How can you treat RLS?
Sometimes, the best treatment for RLS is to get rid of any underlying medical conditions contributing to getting the disease, such as diabetes or peripheral neuropathy. People with RLS should avoid smoking, drinking alcohol, or drinking too much caffeine, especially in the evening. Taking iron and other mineral supplements such as folate and magnesium can reduce the symptoms of the disorder. Good sleep habits also help, such as going to bed and arising at the same time every day, massage of the legs before sleep or even taking a hot bath or using a hot water bottle on the legs before sleep can help.

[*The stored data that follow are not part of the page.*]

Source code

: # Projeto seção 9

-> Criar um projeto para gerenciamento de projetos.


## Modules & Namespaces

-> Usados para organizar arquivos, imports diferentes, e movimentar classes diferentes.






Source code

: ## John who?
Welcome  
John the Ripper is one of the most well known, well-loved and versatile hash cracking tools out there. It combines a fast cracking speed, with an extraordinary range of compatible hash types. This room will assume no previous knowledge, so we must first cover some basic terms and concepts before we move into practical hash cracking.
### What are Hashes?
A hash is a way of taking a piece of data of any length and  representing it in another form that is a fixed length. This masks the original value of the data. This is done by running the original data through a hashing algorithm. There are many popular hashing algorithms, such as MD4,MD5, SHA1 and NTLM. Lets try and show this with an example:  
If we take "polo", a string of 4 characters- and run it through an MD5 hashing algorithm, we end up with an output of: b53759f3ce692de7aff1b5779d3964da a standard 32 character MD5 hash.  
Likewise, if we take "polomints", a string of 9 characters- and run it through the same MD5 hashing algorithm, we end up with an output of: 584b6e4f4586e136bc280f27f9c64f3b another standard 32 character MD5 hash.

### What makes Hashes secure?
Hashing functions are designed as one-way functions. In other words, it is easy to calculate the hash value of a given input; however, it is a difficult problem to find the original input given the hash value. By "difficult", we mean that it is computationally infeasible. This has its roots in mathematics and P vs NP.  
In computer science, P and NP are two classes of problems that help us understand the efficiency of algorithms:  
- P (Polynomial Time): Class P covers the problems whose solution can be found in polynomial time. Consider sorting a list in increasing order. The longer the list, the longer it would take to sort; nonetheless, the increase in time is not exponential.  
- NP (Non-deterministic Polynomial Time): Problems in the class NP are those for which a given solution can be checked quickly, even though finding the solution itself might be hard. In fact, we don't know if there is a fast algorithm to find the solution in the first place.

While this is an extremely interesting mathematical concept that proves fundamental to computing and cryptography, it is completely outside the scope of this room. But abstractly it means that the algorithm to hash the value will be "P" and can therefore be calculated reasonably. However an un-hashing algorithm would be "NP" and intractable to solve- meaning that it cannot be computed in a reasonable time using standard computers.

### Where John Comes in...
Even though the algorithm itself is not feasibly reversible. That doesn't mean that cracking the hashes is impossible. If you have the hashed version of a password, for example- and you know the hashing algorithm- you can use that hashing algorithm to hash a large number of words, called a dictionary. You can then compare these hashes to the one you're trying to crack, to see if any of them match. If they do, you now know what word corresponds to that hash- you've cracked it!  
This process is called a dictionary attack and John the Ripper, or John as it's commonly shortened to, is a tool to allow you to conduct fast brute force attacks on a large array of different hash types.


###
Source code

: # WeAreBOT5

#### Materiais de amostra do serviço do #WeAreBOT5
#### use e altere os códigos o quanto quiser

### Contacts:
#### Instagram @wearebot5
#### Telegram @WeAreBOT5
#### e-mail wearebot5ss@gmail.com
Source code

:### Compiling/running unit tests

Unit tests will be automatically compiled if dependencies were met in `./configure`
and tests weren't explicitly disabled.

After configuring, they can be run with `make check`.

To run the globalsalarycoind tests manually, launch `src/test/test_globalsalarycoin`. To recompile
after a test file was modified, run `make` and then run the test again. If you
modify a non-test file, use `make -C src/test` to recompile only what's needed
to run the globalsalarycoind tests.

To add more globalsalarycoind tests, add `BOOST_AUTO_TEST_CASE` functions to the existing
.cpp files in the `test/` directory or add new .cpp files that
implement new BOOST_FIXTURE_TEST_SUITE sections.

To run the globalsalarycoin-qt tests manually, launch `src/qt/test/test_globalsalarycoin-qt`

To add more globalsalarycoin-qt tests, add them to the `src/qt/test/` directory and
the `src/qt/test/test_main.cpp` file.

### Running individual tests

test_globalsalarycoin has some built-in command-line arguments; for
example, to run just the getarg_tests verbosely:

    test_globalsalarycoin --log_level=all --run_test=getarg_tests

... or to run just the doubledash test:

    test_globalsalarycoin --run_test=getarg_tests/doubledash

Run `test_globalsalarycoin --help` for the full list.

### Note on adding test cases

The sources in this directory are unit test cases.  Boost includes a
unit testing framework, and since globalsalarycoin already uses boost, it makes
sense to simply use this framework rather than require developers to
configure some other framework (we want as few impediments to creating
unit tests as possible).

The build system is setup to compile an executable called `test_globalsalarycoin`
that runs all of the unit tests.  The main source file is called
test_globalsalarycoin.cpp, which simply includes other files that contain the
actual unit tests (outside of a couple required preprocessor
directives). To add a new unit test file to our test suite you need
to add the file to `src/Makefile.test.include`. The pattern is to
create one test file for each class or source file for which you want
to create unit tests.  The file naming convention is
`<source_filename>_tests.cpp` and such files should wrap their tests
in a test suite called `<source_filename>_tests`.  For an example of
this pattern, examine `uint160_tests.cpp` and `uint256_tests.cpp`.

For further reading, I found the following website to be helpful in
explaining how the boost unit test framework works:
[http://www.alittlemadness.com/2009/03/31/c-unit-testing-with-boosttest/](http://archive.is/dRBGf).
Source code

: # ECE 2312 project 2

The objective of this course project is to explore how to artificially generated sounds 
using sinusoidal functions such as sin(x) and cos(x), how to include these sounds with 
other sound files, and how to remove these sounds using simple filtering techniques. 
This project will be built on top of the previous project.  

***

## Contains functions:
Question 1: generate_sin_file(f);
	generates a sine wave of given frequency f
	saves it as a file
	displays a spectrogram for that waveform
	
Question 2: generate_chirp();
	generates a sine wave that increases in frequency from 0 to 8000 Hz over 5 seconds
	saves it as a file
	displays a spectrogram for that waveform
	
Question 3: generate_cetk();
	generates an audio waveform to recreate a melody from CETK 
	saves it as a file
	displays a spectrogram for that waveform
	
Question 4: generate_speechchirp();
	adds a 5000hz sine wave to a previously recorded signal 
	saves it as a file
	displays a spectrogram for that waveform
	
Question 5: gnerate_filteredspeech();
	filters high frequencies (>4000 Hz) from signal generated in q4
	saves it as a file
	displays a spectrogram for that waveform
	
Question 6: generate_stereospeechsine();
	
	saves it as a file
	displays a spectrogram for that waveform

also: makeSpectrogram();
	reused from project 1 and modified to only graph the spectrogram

There are drugs to treat RLS. Drugs that increase dopamine in the brain can help reduce the symptoms of RLS. These include many of the medications also used in the treatment of Parkinson’s disease. There are also medications specifically used to treat RLS, including pramipexole, rotigotine and ropinirole. Benzodiazepines such as Klonopin or Valium can help promote a better sleep pattern and can reduce the symptoms of RLS. Other medications used to manage RLS symptoms are opioids that can reduce the painful feelings of RLS and certain anti-seizure medications, like gabapentin or pregabalin.
The Prognosis of RLS
RLS generally lasts a lifetime and there are no cures out there for the disorder. Treatment is directed at symptoms and some people can spontaneously recover from RLS without any form of intervention.